===== Testo da leggere

Polacchi d'Austria in Italia, italiani d'Austria in Galizia

Nel Museo “La Zona Carnia nella Grande Guerra” di Timau, piccolo paese in provincia di Udine, posto quasi al confine con l’Austria, c’è una fotografia d’epoca che risale al 1920, poco dopo la fine della Grande Guerra. Si trova appesa, insieme a molte altre, al muro di una sala. È l’immagine di una famigliola in posa, con il padre in divisa, che sfoggia una medaglia e tiene sulle ginocchia un bambino piccolo, la madre è seduta a fianco. La didascalia spiega chi sono quelle persone fissate dall’obiettivo: il sottufficiale di fureria dell’esercito asburgico Karol Wojtyla con la moglie e il figlio, destinato, meno di sessant'anni dopo, a diventare Papa Giovanni Paolo II.

==========
===== Materiale dell'esercizio

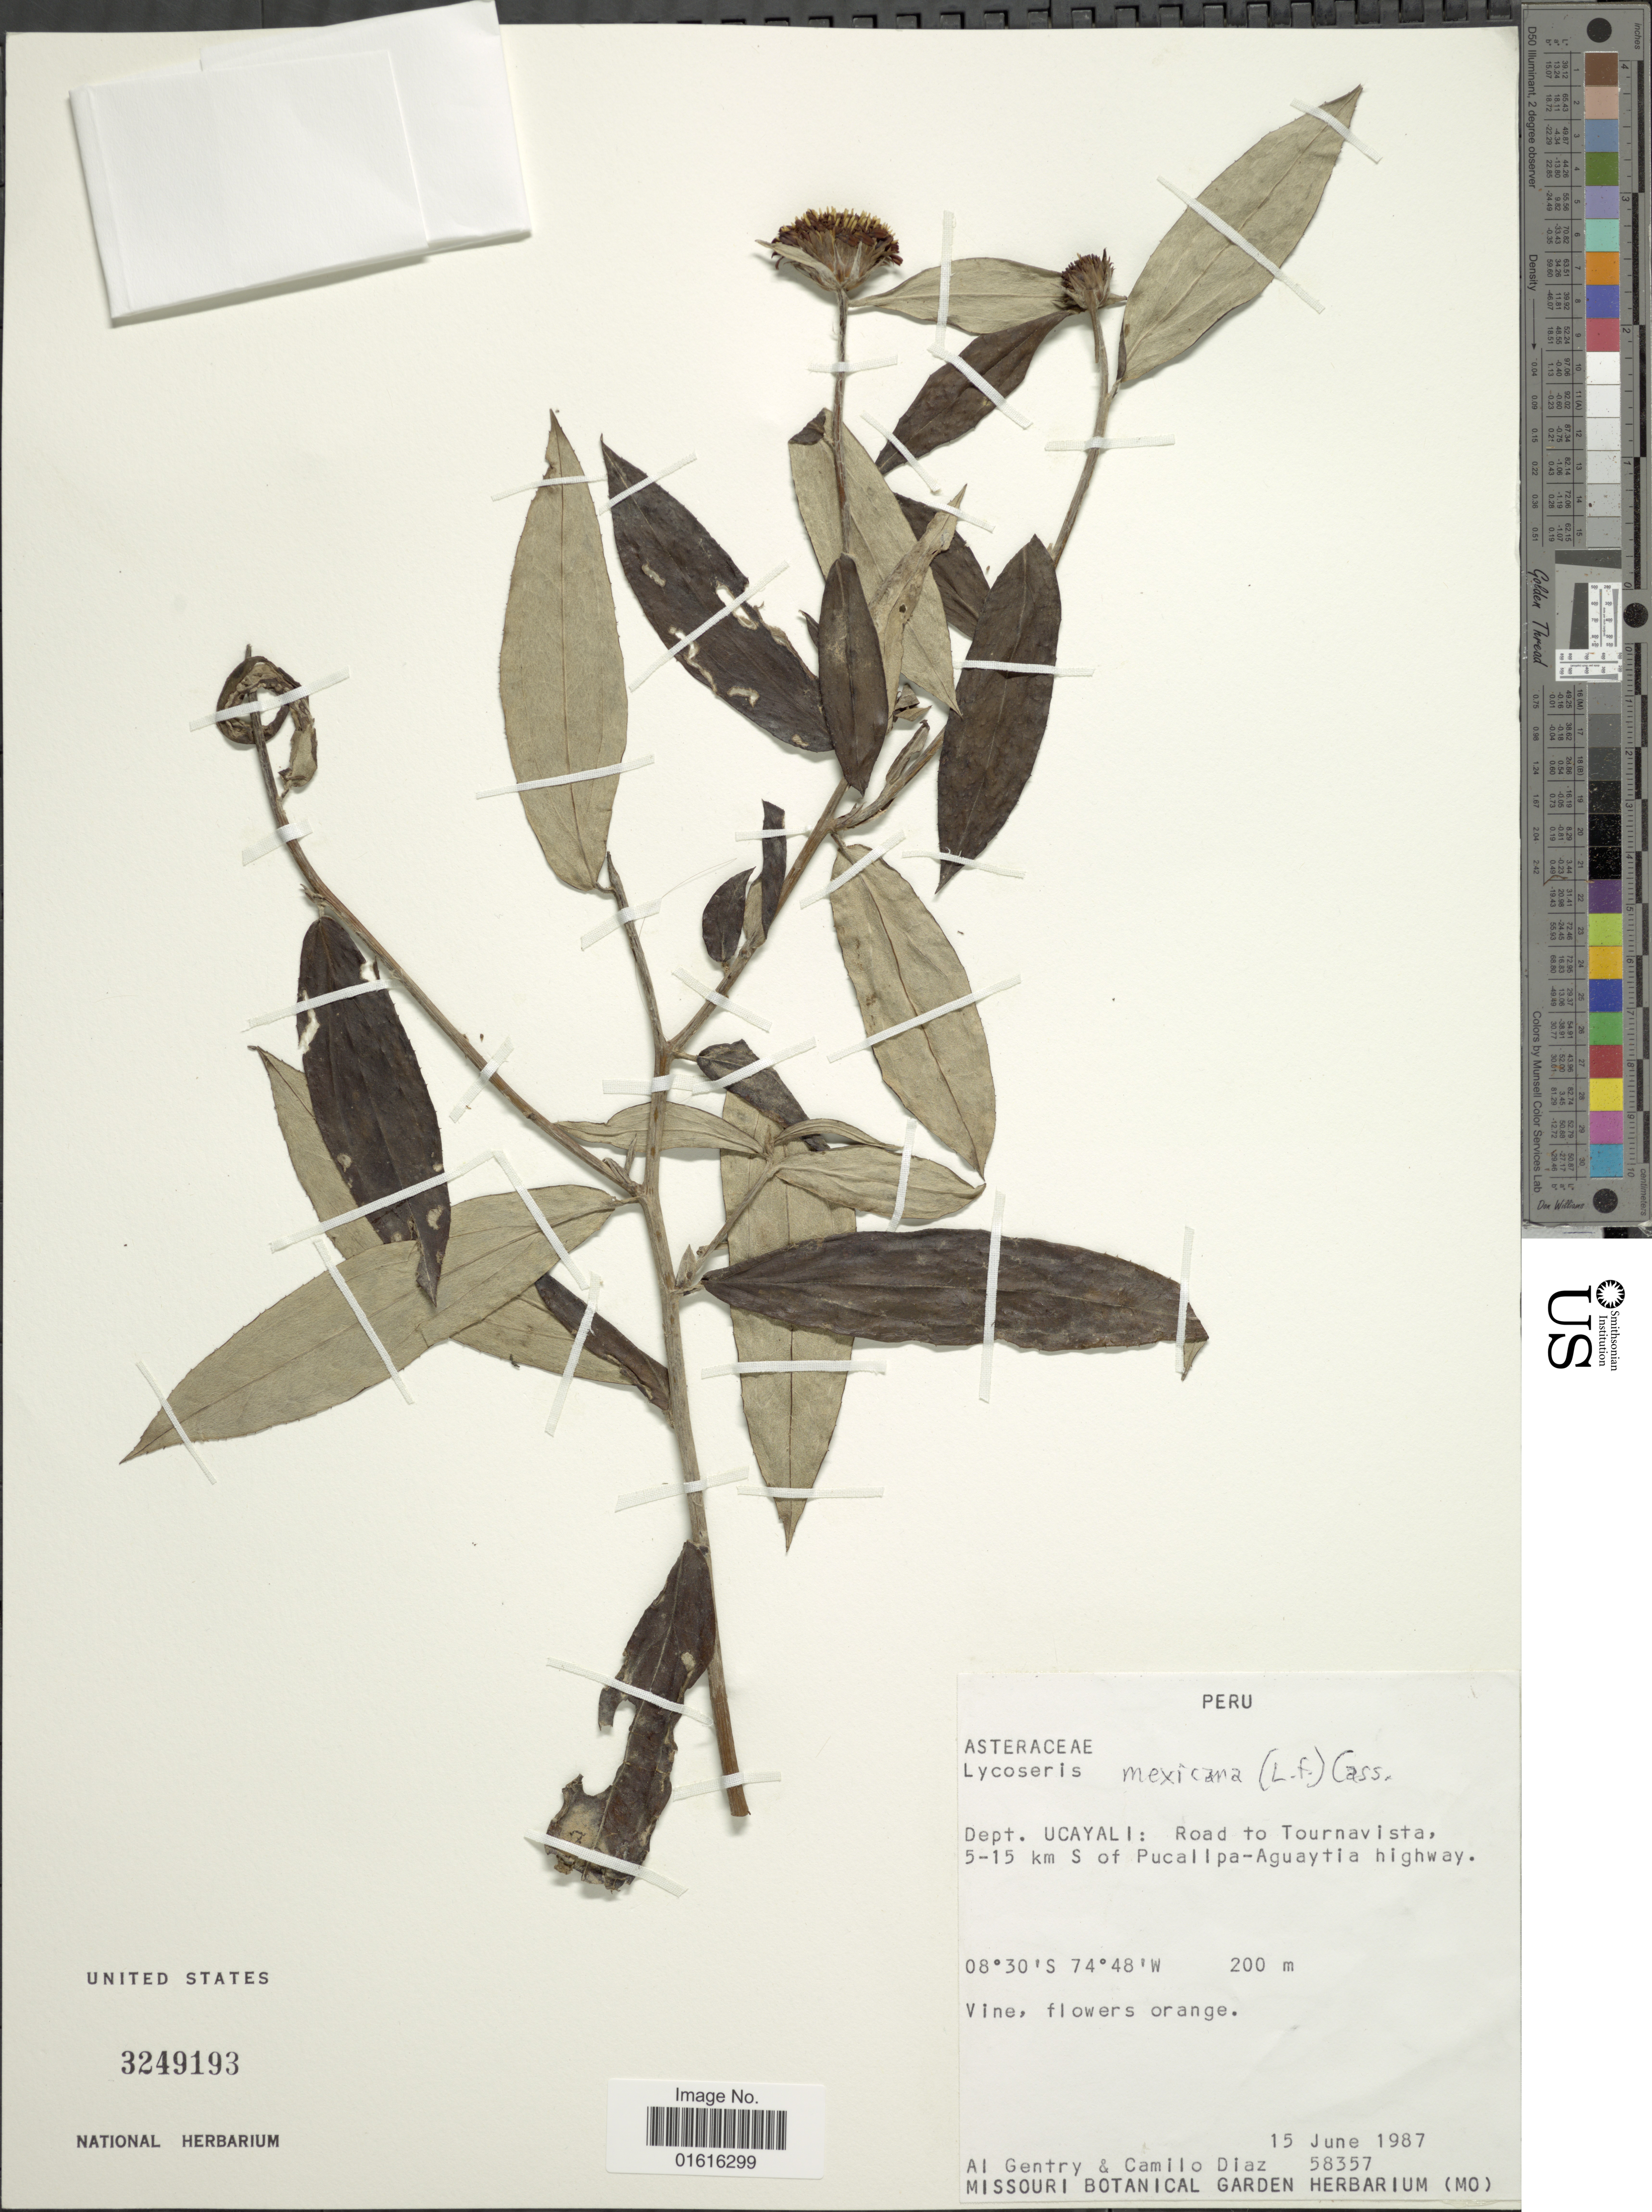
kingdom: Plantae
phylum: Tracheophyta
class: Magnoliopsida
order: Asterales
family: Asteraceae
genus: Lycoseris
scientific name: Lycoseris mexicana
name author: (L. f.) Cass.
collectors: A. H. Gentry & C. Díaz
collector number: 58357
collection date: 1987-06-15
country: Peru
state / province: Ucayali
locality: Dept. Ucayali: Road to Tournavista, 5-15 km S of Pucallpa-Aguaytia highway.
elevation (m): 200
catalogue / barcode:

==========

■ Cosa fare
**a.** Modifica i record da "order: Asterales" fino alla fine dei record: sostituisci "country" con "nation" e lascia tutto il resto com'è.
**b.** Riprendi il testo sulla fotografia della famiglia Wojtyla a Timau e continualo dopo l'ultima frase.

■ Risultati
**a.**
order: Asterales
family: Asteraceae
genus: Lycoseris
scientific name: Lycoseris mexicana
name author: (L. f.) Cass.
collectors: A. H. Gentry & C. Díaz
collector number: 58357
collection date: 1987-06-15
nation: Peru
state / province: Ucayali
locality: Dept. Ucayali: Road to Tournavista, 5-15 km S of Pucallpa-Aguaytia highway.
elevation (m): 200
catalogue / barcode:

**b.**
Fra le truppe austro-ungariche che combatterono intorno a Timau nel primo conflitto mondiale, infatti, c'erano soldati di 11 regioni culturali diverse, tra cui anche un battaglione polacco galiziano, il 56° reggimento di fanteria Wadowice, in cui prestava servizio il padre del futuro Pontefice.
L'Impero asburgico, che prima dell’inizio della guerra si estendeva dalla Polonia meridionale alla Bosnia e dalla Boemia all’Ungheria, poteva contare su tre eserciti (assieme a due milizie territoriali o Landsturm, composte da uomini della riserva): quello comune, chiamato K.u.K. Heer o Imperial Regio Esercito Austroungarico, il Landwehr austriaco e l'Honvéd ungherese. Nel primo confluivano i soldati provenienti da tutte le regioni dell'Impero e parlanti la propria lingua, più ovviamente il tedesco.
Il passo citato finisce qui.